▶ [DESCRIPTION OF THE TASK]: Would you output all the data exactly as it stands?

── INPUT DATA

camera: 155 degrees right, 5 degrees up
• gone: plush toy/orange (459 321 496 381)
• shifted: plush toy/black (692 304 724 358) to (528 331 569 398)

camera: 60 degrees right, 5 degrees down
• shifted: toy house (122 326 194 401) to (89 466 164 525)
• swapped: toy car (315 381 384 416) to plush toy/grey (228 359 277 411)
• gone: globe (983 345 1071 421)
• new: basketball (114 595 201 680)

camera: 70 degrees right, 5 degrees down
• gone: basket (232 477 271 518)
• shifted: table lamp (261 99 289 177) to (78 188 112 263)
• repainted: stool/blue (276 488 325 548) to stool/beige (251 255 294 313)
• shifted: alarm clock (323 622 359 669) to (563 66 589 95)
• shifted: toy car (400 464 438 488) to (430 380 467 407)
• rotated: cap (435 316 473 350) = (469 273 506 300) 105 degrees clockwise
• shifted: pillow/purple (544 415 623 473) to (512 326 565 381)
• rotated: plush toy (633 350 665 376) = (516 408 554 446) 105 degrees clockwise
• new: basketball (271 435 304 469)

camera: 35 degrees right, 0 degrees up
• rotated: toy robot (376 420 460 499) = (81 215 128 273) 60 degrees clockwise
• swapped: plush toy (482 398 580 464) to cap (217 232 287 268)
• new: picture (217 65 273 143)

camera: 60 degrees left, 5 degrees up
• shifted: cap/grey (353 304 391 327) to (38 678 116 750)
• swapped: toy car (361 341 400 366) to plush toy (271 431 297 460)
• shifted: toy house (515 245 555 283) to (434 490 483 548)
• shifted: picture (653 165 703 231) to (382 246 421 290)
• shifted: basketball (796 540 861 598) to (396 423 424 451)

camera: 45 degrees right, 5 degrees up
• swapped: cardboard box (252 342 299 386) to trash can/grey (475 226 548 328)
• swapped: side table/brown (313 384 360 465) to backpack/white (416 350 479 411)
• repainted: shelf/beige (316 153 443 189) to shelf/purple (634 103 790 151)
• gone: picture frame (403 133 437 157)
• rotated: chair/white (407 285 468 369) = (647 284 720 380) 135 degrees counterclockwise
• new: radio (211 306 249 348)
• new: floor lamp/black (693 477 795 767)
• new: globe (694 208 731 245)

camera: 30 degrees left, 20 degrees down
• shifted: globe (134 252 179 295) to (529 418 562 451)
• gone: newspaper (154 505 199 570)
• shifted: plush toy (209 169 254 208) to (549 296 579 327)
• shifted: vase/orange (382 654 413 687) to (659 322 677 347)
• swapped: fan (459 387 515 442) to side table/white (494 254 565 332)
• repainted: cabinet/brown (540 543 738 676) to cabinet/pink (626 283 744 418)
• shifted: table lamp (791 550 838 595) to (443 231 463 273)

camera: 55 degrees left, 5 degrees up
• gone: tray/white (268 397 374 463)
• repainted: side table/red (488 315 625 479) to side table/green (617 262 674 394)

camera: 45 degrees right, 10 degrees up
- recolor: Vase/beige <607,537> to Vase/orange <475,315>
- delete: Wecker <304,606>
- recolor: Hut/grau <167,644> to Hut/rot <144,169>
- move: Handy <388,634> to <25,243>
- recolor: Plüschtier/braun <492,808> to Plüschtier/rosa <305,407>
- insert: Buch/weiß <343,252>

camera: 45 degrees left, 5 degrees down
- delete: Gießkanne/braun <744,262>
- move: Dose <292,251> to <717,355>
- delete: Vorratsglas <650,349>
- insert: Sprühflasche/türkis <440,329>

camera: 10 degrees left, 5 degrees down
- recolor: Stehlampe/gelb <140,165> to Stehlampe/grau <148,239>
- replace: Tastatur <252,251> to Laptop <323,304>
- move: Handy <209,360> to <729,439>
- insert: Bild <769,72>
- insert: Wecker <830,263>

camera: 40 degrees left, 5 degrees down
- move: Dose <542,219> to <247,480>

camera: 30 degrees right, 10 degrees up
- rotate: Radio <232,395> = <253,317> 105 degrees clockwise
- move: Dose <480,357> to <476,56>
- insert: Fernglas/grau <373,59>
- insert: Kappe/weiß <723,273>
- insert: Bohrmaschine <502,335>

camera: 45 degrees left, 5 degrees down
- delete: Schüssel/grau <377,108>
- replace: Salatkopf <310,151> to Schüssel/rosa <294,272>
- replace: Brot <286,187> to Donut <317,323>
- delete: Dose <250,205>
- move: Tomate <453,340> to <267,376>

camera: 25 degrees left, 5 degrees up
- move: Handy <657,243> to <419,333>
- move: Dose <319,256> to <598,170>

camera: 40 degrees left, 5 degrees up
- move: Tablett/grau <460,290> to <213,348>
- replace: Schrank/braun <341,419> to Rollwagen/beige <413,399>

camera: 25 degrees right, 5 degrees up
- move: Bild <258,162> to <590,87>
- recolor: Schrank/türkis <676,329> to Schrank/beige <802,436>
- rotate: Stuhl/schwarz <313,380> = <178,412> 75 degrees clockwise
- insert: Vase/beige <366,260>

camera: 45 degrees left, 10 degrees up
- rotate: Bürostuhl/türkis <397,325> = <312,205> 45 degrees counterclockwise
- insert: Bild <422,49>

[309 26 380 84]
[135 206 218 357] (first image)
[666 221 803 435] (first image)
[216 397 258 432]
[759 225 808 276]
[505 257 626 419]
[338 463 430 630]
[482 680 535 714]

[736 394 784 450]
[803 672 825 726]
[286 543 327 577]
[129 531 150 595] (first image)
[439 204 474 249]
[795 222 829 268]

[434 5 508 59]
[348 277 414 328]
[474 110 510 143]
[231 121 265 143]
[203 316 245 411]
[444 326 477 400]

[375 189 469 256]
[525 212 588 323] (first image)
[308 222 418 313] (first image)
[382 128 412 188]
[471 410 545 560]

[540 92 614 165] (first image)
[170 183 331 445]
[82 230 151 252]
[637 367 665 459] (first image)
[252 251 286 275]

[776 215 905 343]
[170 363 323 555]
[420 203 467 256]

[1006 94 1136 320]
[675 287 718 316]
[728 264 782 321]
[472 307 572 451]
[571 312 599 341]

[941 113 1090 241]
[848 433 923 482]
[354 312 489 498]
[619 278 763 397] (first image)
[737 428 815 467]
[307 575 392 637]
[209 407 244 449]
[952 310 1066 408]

────

▶ [YOUR SOLUTION]:
camera: 155 degrees right, 5 degrees up
• gone: plush toy/orange (459 321 496 381)
• shifted: plush toy/black (692 304 724 358) to (528 331 569 398)

camera: 60 degrees right, 5 degrees down
• shifted: toy house (122 326 194 401) to (89 466 164 525)
• swapped: toy car (315 381 384 416) to plush toy/grey (228 359 277 411)
• gone: globe (983 345 1071 421)
• new: basketball (114 595 201 680)

camera: 70 degrees right, 5 degrees down
• gone: basket (232 477 271 518)
• shifted: table lamp (261 99 289 177) to (78 188 112 263)
• repainted: stool/blue (276 488 325 548) to stool/beige (251 255 294 313)
• shifted: alarm clock (323 622 359 669) to (563 66 589 95)
• shifted: toy car (400 464 438 488) to (430 380 467 407)
• rotated: cap (435 316 473 350) = (469 273 506 300) 105 degrees clockwise
• shifted: pillow/purple (544 415 623 473) to (512 326 565 381)
• rotated: plush toy (633 350 665 376) = (516 408 554 446) 105 degrees clockwise
• new: basketball (271 435 304 469)

camera: 35 degrees right, 0 degrees up
• rotated: toy robot (376 420 460 499) = (81 215 128 273) 60 degrees clockwise
• swapped: plush toy (482 398 580 464) to cap (217 232 287 268)
• new: picture (217 65 273 143)

camera: 60 degrees left, 5 degrees up
• shifted: cap/grey (353 304 391 327) to (38 678 116 750)
• swapped: toy car (361 341 400 366) to plush toy (271 431 297 460)
• shifted: toy house (515 245 555 283) to (434 490 483 548)
• shifted: picture (653 165 703 231) to (382 246 421 290)
• shifted: basketball (796 540 861 598) to (396 423 424 451)

camera: 45 degrees right, 5 degrees up
• swapped: cardboard box (252 342 299 386) to trash can/grey (475 226 548 328)
• swapped: side table/brown (313 384 360 465) to backpack/white (416 350 479 411)
• repainted: shelf/beige (316 153 443 189) to shelf/purple (634 103 790 151)
• gone: picture frame (403 133 437 157)
• rotated: chair/white (407 285 468 369) = (647 284 720 380) 135 degrees counterclockwise
• new: radio (211 306 249 348)
• new: floor lamp/black (693 477 795 767)
• new: globe (694 208 731 245)

camera: 30 degrees left, 20 degrees down
• shifted: globe (134 252 179 295) to (529 418 562 451)
• gone: newspaper (154 505 199 570)
• shifted: plush toy (209 169 254 208) to (549 296 579 327)
• shifted: vase/orange (382 654 413 687) to (659 322 677 347)
• swapped: fan (459 387 515 442) to side table/white (494 254 565 332)
• repainted: cabinet/brown (540 543 738 676) to cabinet/pink (626 283 744 418)
• shifted: table lamp (791 550 838 595) to (443 231 463 273)

camera: 55 degrees left, 5 degrees up
• gone: tray/white (268 397 374 463)
• repainted: side table/red (488 315 625 479) to side table/green (617 262 674 394)

camera: 45 degrees right, 10 degrees up
- recolor: Vase/beige <607,537> to Vase/orange <475,315>
- delete: Wecker <304,606>
- recolor: Hut/grau <167,644> to Hut/rot <144,169>
- move: Handy <388,634> to <25,243>
- recolor: Plüschtier/braun <492,808> to Plüschtier/rosa <305,407>
- insert: Buch/weiß <343,252>

camera: 45 degrees left, 5 degrees down
- delete: Gießkanne/braun <744,262>
- move: Dose <292,251> to <717,355>
- delete: Vorratsglas <650,349>
- insert: Sprühflasche/türkis <440,329>

camera: 10 degrees left, 5 degrees down
- recolor: Stehlampe/gelb <140,165> to Stehlampe/grau <148,239>
- replace: Tastatur <252,251> to Laptop <323,304>
- move: Handy <209,360> to <729,439>
- insert: Bild <769,72>
- insert: Wecker <830,263>

camera: 40 degrees left, 5 degrees down
- move: Dose <542,219> to <247,480>

camera: 30 degrees right, 10 degrees up
- rotate: Radio <232,395> = <253,317> 105 degrees clockwise
- move: Dose <480,357> to <476,56>
- insert: Fernglas/grau <373,59>
- insert: Kappe/weiß <723,273>
- insert: Bohrmaschine <502,335>

camera: 45 degrees left, 5 degrees down
- delete: Schüssel/grau <377,108>
- replace: Salatkopf <310,151> to Schüssel/rosa <294,272>
- replace: Brot <286,187> to Donut <317,323>
- delete: Dose <250,205>
- move: Tomate <453,340> to <267,376>

camera: 25 degrees left, 5 degrees up
- move: Handy <657,243> to <419,333>
- move: Dose <319,256> to <598,170>

camera: 40 degrees left, 5 degrees up
- move: Tablett/grau <460,290> to <213,348>
- replace: Schrank/braun <341,419> to Rollwagen/beige <413,399>

camera: 25 degrees right, 5 degrees up
- move: Bild <258,162> to <590,87>
- recolor: Schrank/türkis <676,329> to Schrank/beige <802,436>
- rotate: Stuhl/schwarz <313,380> = <178,412> 75 degrees clockwise
- insert: Vase/beige <366,260>

camera: 45 degrees left, 10 degrees up
- rotate: Bürostuhl/türkis <397,325> = <312,205> 45 degrees counterclockwise
- insert: Bild <422,49>

[309 26 380 84]
[135 206 218 357] (first image)
[666 221 803 435] (first image)
[216 397 258 432]
[759 225 808 276]
[505 257 626 419]
[338 463 430 630]
[482 680 535 714]

[736 394 784 450]
[803 672 825 726]
[286 543 327 577]
[129 531 150 595] (first image)
[439 204 474 249]
[795 222 829 268]

[434 5 508 59]
[348 277 414 328]
[474 110 510 143]
[231 121 265 143]
[203 316 245 411]
[444 326 477 400]

[375 189 469 256]
[525 212 588 323] (first image)
[308 222 418 313] (first image)
[382 128 412 188]
[471 410 545 560]

[540 92 614 165] (first image)
[170 183 331 445]
[82 230 151 252]
[637 367 665 459] (first image)
[252 251 286 275]

[776 215 905 343]
[170 363 323 555]
[420 203 467 256]

[1006 94 1136 320]
[675 287 718 316]
[728 264 782 321]
[472 307 572 451]
[571 312 599 341]

[941 113 1090 241]
[848 433 923 482]
[354 312 489 498]
[619 278 763 397] (first image)
[737 428 815 467]
[307 575 392 637]
[209 407 244 449]
[952 310 1066 408]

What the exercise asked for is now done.